In today's tough business environment, many chemical plants view upgrading their process control systems as an important step toward improved competitiveness. After all, a control system can hugely impact performance over the entire lifecycle of a facility. Still, of course, the replacement system must offer a superior business-value proposition.
A well-planned and executed migration to a modern control system not only improves plant availability and reliability but also can provide a more flexible production platform. Many companies now are looking for increased flexibility so they can make the most of business opportunities.
A structured, organized approach to automation upgrades enhances the benefits of new technology, reduces risks and preserves valuable intellectual property.
So, here, we'll provide tips for optimizing migrations. The goal is to help plants accelerate the migration process, minimize potential complications and ensure successful project results.

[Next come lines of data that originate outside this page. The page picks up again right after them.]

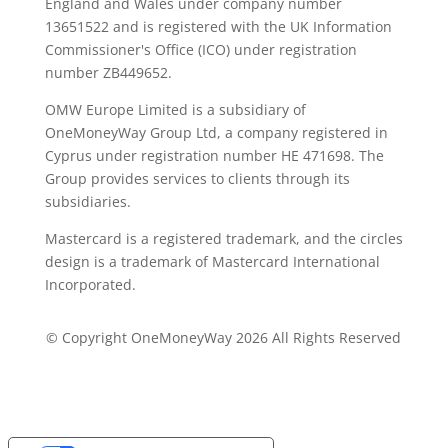
England and Wales under company number
13651522 and is registered with the UK Information
Commissioner's Office (ICO) under registration
number ZB449652.
OMW Europe Limited is a subsidiary of
OneMoneyWay Group Ltd, a company registered in
Cyprus under registration number ΗΕ 471698. The
Group provides services to clients through its
subsidiaries.
Mastercard is a registered trademark, and the circles
design is a trademark of Mastercard International
Incorporated.
© Copyright OneMoneyWay 2026 All Rights Reserved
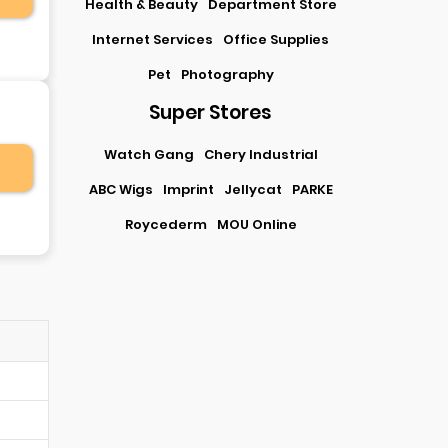
Health & Beauty
Department Store
Internet Services
Office Supplies
Pet
Photography
Super Stores
Watch Gang
Chery Industrial
ABC Wigs
Imprint
Jellycat
PARKE
Roycederm
MOU Online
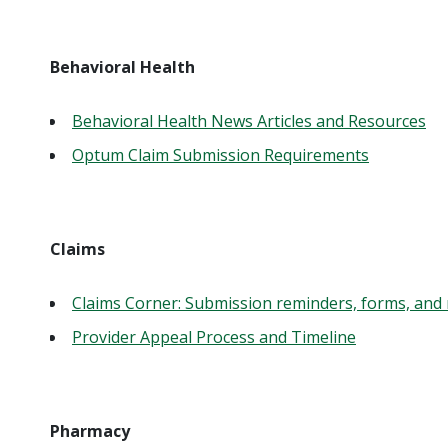
Behavioral Health
Behavioral Health News Articles and Resources
Optum Claim Submission Requirements
Claims
Claims Corner: Submission reminders, forms, and 
Provider Appeal Process and Timeline
Pharmacy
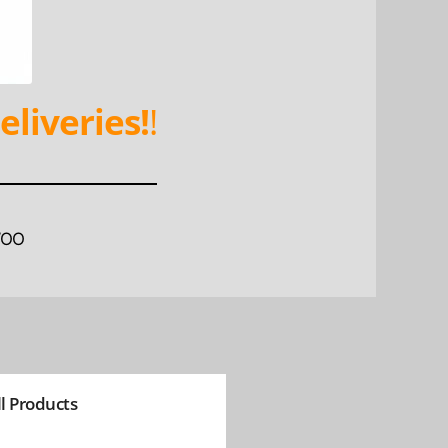
eliveries!
!
WOO
ll Products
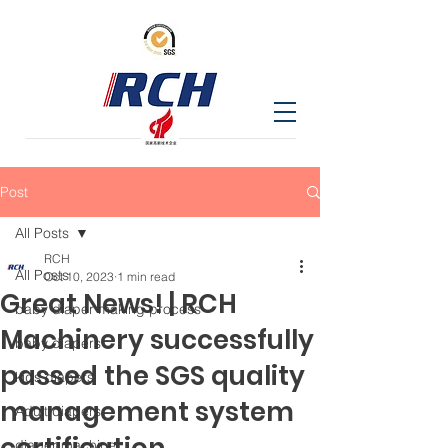
Post
All Posts
RCH
All Posts
Oct 10, 2023
1 min read
Great News! | RCH
baby diaper making process
Machinery successfully
baby diapers
passed the SGS quality
kids diapers
management system
Adult diapers
diaper machine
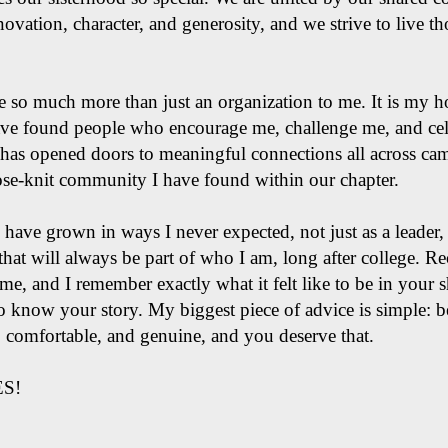
novation, character, and generosity, and we strive to live t
 so much more than just an organization to me. It is my
have found people who encourage me, challenge me, and cel
U has opened doors to meaningful connections all across ca
lose-knit community I have found within our chapter.
have grown in ways I never expected, not just as a leader, 
e that will always be part of who I am, long after college. R
ime, and I remember exactly what it felt like to be in your
o know your story. My biggest piece of advice is simple: b
l, comfortable, and genuine, and you deserve that.
ES!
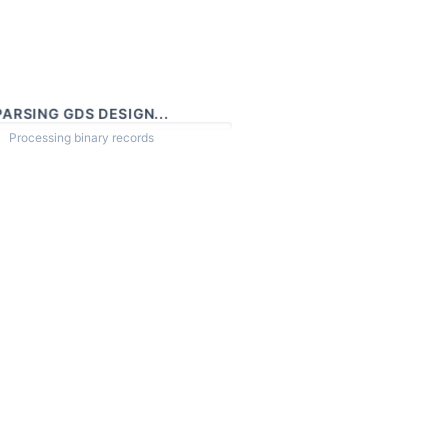
PARSING GDS DESIGN...
Processing binary records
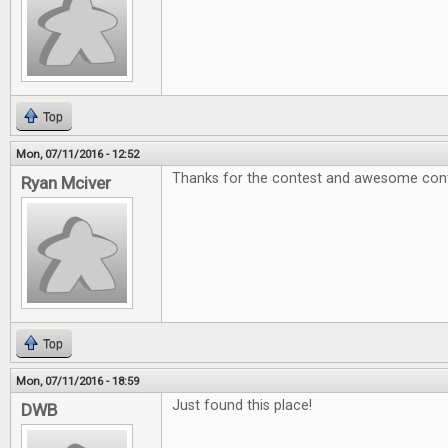
Top
Mon, 07/11/2016 - 12:52
Thanks for the contest and awesome cont
Ryan Mciver
Top
Mon, 07/11/2016 - 18:59
Just found this place!
DWB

These insights have been gained from experience with migrations at plants of all types and sizes, and with a wide range of operational and business requirements.
Every distributed control system (DCS) at some point requires upgrading to maintain reliable operation and leverage the latest technology. The existing DCS may pose significant maintenance issues, which can be aggravated by problems in obtaining spare parts. It also can be difficult to find personnel qualified to troubleshoot and repair an older system. As plant workers familiar with the current DCS reach retirement age, outside support often becomes necessary.
Excessive failure rates, difficultly in procuring spare parts and lack of qualified maintenance personnel all add up to an increased risk of downtime —a significant expense for any manufacturing facility, but particularly for a process plant.
[Podcasts Worth Listening To: Leadership Focus Podcast: Control System Migration and Podcast: Book Review -- Control System Migrations Handbook]
In addition, process control with an outdated DCS may result in inadequate quality and excessive energy usage. Deviations from set points, particularly for extended periods of time, can directly impair quality. Control performance also can affect throughput. Newer automation platforms allow automating more processes and can enable tighter control of existing ones.
Today, many control system migrations are performed "on-process," using technology that replaces the existing human-machine interfaces (HMIs) and provides modern functions while retaining the original system's controllers, input/output and field devices. With this approach, all or part of the old DCS and the new automation system operate simultaneously, allowing elements as small as one control loop at a time to be migrated from the old DCS to the new automation system. If the user has a redundant control architecture, on-process migration permits an upgrade to the next system release while maintaining view and control of processes.
The first step in preparing for a control system migration is developing a comprehensive project plan. This involves working with all stakeholders —including operations, engineering and plant management — to align on scope, risk assessment and the overall project roadmap. Project participants should evaluate and prioritize what's important from their individual perspectives. This helps to create ownership and a shared vision throughout the organization.
Among key factors to consider at the project planning stage are:
• establishing specific goals for your upgrade;
• developing an organized approach to planning;
• determining how you will build your new system;
• communicating with operations, management and outside support personnel;
• remembering that a migration primarily consists of sequential operations (skipping a step could result in putting yourself in a precarious position); and
• retaining focus on your plan.
In the early stages of a control system migration, the project team should identify the primary objectives for technology upgrades. These may include:
• increased control system reliability;
• reduced risk;
• enhanced alarming functionality;
• improved utilization of historical data;
• expanded access to DCS information from third-party systems;
• heightened overall intercommunications; and
• strengthened security capabilities (often overlooked).
An effective plan identifies migration and support strategies for existing control system nodes, such as controllers, HMIs, supervisory computing nodes, etc. It also includes proposals for consolidating legacy control systems to reduce costs and enhance safety. Additionally, the plan provides recommendations for ensuring the reliability, robustness, security, expandability and ease of diagnosis of process control networks.
In many cases, the success of a migration hinges on initial preparation involving the control system supplier and its migration specialists. The supplier's expertise, combined with extensive data gathering and analysis in the early stages of the project, help reduce the effort and risk involved in migration. Close collaboration with the supplier also can minimize interruptions to process operators, and eliminate loss of control and view of the process (Figure 1).